Não é a primeira vez que esse tipo de coisa acontece. No ano de 2000, constatou-se que vigaristas vendiam em São Paulo informações extraídas das declarações de Imposto de Renda do ano de 1996. A delinquência fez barba, cabelo e bigode. Rompeu-se o sigilo fiscal de cerca de 11,5 milhões de brasileiros —7,6 milhões de pessoas físicas e 3,9 milhões de empresas.
As informações surrupiadas deixavam o contribuinte nu, expondo-lhe a alma: renda/faturamento, ocupação/ramo de atividade, patrimônio, endereço etc. Pense num nome. Seu pai, sua tia, FHC, Vera Fischer, Ronaldinho, Zé das Couves, qualquer um. Se declarou imposto no ano de 1996, foi vítima daquela pirataria. Informou-se na época que o vazamento ocorrera no Serpro, empresa pública de tecnologia. Apertaram-se os controles.

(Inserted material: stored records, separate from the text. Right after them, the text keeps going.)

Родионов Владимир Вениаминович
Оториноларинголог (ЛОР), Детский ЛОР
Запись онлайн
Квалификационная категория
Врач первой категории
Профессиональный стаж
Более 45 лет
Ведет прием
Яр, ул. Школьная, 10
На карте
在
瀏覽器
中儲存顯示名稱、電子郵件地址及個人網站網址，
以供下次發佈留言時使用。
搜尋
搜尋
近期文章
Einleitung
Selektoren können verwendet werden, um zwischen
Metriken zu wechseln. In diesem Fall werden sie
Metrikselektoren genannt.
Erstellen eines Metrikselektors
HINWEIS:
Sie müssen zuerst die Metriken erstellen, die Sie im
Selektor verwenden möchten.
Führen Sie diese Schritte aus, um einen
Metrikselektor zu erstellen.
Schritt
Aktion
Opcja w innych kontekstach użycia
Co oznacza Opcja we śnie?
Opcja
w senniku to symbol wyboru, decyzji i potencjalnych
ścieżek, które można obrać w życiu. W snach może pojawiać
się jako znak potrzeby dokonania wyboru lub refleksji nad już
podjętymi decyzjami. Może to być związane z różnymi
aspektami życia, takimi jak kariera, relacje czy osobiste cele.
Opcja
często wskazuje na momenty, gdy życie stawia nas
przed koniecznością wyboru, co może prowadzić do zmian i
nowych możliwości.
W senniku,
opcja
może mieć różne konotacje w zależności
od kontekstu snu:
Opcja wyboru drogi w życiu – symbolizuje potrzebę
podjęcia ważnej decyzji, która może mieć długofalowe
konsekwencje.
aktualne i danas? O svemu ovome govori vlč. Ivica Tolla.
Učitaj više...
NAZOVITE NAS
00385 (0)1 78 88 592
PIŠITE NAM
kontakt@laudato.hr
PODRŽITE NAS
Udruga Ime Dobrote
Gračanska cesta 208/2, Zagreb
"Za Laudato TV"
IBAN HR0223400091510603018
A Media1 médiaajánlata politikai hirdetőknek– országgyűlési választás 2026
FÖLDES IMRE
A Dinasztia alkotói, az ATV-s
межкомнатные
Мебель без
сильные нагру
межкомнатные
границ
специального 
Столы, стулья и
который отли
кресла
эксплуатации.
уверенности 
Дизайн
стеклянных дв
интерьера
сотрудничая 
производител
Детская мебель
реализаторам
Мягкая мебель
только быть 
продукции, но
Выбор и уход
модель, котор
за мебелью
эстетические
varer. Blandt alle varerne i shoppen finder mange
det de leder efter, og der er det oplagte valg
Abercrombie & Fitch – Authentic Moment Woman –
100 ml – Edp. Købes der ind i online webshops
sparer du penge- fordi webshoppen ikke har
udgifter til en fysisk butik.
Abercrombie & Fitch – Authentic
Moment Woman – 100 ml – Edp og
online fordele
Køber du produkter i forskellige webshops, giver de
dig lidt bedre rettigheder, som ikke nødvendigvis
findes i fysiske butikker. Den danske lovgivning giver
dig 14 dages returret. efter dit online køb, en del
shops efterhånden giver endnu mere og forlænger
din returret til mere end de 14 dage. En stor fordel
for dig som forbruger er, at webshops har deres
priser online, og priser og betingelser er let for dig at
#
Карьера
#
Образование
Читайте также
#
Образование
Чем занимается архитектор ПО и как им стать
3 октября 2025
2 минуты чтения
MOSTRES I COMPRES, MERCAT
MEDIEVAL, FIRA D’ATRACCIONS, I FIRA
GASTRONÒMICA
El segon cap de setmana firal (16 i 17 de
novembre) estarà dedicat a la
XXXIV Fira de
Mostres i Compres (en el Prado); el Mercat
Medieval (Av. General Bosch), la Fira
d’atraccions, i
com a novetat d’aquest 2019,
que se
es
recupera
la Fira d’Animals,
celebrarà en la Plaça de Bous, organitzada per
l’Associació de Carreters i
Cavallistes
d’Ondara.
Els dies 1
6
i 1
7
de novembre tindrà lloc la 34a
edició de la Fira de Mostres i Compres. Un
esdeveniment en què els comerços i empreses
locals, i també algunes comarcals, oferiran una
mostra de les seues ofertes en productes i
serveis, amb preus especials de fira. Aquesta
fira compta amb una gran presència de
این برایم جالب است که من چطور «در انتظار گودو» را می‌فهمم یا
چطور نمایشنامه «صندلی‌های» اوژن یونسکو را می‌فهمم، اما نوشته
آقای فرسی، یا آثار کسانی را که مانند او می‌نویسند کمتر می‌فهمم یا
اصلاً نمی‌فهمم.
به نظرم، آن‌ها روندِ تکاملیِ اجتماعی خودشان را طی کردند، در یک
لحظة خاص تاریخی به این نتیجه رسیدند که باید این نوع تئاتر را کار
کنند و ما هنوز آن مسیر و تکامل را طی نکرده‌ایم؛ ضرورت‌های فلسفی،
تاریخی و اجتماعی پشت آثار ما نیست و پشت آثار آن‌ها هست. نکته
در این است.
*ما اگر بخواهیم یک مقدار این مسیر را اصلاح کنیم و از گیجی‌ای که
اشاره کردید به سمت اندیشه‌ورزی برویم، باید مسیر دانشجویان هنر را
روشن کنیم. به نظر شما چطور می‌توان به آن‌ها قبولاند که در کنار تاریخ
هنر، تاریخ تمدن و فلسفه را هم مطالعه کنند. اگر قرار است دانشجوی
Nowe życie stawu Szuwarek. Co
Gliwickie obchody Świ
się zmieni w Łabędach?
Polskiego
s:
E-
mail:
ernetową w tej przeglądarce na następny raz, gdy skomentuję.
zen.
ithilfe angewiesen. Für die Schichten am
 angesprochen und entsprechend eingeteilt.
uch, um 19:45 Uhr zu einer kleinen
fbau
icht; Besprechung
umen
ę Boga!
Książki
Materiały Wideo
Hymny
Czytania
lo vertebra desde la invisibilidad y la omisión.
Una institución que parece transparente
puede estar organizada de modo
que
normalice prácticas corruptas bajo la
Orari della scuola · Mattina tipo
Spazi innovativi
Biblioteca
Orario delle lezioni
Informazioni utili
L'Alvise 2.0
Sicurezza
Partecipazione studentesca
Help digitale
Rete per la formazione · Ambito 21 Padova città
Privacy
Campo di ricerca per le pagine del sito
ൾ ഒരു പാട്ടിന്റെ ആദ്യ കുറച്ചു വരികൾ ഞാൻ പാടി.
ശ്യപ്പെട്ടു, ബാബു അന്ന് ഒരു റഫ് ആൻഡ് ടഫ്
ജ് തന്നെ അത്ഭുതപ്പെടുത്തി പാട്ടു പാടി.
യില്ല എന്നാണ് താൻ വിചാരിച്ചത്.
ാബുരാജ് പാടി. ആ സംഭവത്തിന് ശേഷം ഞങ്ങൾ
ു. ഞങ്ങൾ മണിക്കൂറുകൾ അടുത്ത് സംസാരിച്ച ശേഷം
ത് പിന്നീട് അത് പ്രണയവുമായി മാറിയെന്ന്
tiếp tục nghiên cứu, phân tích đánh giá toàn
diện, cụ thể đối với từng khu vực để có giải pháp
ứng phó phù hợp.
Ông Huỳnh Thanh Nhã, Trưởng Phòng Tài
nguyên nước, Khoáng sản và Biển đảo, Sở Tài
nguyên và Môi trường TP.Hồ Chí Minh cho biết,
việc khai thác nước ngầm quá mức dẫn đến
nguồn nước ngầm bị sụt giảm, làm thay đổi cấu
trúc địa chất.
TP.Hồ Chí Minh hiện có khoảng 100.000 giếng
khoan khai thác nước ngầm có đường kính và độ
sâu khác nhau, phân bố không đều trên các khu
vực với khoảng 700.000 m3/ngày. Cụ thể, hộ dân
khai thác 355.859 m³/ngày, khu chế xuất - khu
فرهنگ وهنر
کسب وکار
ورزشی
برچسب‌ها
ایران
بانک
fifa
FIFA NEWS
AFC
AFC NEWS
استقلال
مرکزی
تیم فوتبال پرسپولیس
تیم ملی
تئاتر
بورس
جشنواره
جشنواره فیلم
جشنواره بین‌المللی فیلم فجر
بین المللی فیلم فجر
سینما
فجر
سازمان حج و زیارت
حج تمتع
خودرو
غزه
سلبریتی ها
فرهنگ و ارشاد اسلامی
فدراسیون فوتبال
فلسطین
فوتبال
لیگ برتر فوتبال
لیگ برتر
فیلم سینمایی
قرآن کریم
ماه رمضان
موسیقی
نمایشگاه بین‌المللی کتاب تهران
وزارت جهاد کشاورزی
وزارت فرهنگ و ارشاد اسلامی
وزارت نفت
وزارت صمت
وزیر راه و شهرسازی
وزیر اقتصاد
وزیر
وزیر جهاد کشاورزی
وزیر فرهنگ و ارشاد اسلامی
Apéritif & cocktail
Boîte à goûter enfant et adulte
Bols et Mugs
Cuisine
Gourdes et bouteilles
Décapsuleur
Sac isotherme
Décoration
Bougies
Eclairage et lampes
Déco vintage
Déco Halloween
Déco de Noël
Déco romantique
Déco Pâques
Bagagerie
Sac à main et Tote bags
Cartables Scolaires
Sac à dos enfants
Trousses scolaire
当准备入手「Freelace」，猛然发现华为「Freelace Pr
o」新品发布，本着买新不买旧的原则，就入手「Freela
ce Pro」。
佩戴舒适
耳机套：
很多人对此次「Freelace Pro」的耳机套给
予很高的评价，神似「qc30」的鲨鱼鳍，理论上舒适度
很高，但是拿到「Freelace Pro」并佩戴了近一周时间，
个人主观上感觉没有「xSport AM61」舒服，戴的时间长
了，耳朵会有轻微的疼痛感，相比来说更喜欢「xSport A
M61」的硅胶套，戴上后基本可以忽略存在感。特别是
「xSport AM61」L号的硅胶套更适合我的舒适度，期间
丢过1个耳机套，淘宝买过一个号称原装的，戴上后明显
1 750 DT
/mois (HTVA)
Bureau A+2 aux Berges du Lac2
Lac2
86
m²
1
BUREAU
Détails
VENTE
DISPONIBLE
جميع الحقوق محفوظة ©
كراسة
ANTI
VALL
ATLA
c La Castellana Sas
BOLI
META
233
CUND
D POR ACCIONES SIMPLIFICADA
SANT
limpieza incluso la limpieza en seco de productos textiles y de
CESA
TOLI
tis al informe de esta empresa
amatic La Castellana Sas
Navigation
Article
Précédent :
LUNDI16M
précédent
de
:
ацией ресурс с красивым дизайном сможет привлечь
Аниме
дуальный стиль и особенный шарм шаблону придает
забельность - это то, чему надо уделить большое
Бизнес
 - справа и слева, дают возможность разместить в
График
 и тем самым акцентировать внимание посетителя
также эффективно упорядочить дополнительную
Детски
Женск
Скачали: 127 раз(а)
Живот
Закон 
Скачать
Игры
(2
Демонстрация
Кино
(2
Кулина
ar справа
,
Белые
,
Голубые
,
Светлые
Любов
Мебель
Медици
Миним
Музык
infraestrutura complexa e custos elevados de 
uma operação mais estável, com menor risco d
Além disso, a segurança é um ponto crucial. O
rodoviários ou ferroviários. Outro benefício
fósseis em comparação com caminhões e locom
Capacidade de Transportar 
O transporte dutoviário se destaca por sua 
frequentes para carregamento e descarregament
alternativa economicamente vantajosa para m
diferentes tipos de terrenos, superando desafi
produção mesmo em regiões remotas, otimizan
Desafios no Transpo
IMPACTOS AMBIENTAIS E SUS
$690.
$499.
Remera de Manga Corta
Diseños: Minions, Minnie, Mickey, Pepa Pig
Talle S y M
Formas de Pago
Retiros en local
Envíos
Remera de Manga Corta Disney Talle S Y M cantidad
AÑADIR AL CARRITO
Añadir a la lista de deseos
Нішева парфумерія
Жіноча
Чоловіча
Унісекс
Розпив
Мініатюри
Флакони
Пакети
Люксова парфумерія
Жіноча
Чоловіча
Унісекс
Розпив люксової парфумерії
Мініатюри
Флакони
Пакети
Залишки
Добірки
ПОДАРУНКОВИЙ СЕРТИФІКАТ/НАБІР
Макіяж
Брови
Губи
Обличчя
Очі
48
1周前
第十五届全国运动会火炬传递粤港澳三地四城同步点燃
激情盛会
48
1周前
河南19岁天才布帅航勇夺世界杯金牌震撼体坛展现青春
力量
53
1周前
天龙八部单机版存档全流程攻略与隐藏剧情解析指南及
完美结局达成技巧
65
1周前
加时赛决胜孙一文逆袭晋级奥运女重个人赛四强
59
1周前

Decorridos 21 anos, o Brasil encontra-se sob Bolsonaro, um presidente incômodo e paradoxal. Mente sobre uma hipotética insegurança das urnas eletrônicas. Queixa-se da transferência regular dos dados do Coaf que expuseram a holding familiar da rachadinha. Mas não consegue proteger da bisbilhotice alheia o certificado digital dos brasileiros.
Criado durante a ocupação militar promovida pelo general Eduardo Pazuello no Ministério da Saúde, o ConecteSUS, aplicativo das vacinas, foi apontado como vítima de um ataque hacker há oito dias. Marcelo Queiroga, o "coronel" que substituiu Pazuello, referiu-se ao estrago como coisa de "pequena monta". Nessa versão, o serviço seria restabelecido rapidamente. Quem entra no aplicativo neste sábado, recebe a informação de que terá de aguardar "até 10 dias úteis para que seu registro de vacina apareça."
No governo do capitão, proteção cibernética é assunto para o general Augusto Heleno, ministro-chefe do Gabinete de Segurança Institucional. Um auxiliar do general disse a um parlamentar que há males que vêm para o bem, pois levanrataram-se indícios de que os hackers, que invadiram os sistemas do Ministério da Saúde tiveram acesso à nuvem dos provedores por meio do login e senha de um funcionário do próprio governo.
Quem? Não se sabe. Mas o GSI, não podendo prover segurança, expediu avisos. Alertou aos ministérios que "alguns casos de intrusão têm ocorrido com o uso de perfis legítimos de administrador". Com a porta arrombada, recomendou aos administradores da "segurança cibernética" do governo que tomassem providências óbvias. Coisas assim: "bloquear imediatamente" a senha de servidores de férias ou de licença, adotar "política de privilégios mínimos" a usuários, exigir a utilização de ferramentas de autenticação mais rigorosas e reavaliar as políticas de backup.
A frase do auxiliar do general não faz nexo. Os males vêm para mal. Descobriu-se que os sistemas do governo ganharam a aparência de um queijo suíço porque o governo não consegue vigiar os ratos. Há males que vêm para pior. Instado a comentar o caso, o general Heleno soou resignado: "Esse tipo de ataque é uma coisa para a qual ninguém está totalmente preparado. Nem nós nem nenhum país do mundo. Isso vai ser uma tônica das próximas décadas."
O crime não seria organizado se o Estado que deveria combatê-lo não fosse bagunçado. O que transforma a Vazabras numa potência é a inépcia estatal.
Por Josias de Souza
Um comentário:
Após tantos governos eleitos e confirmando o dito "Todo povo tem o governo que merece", agora o povo da Banânia tem absoluta certeza:
"Todo povo tem o desgoverno e as fake news que merece".
Esperançoso e com o seu peculiar modo de ser, o povo da Banânia vai seguindo em frente, consciente que doses de humor não podem faltar durante a sua difícil caminhada.
BANÂNIA
Banânia acima de tudo!
A esperança, sua incrível força motriz
Nas glórias do passado, a certeza de um belo futuro!
Ânimo, algo imprescindível para a vida do seu povo
Na urna, o aviso, “A Banânia depende do seu voto!”
Impunidade? Líderes esclarecem, “Errar é humano”
A receita nacional, grátis? “Rir é o melhor remédio!”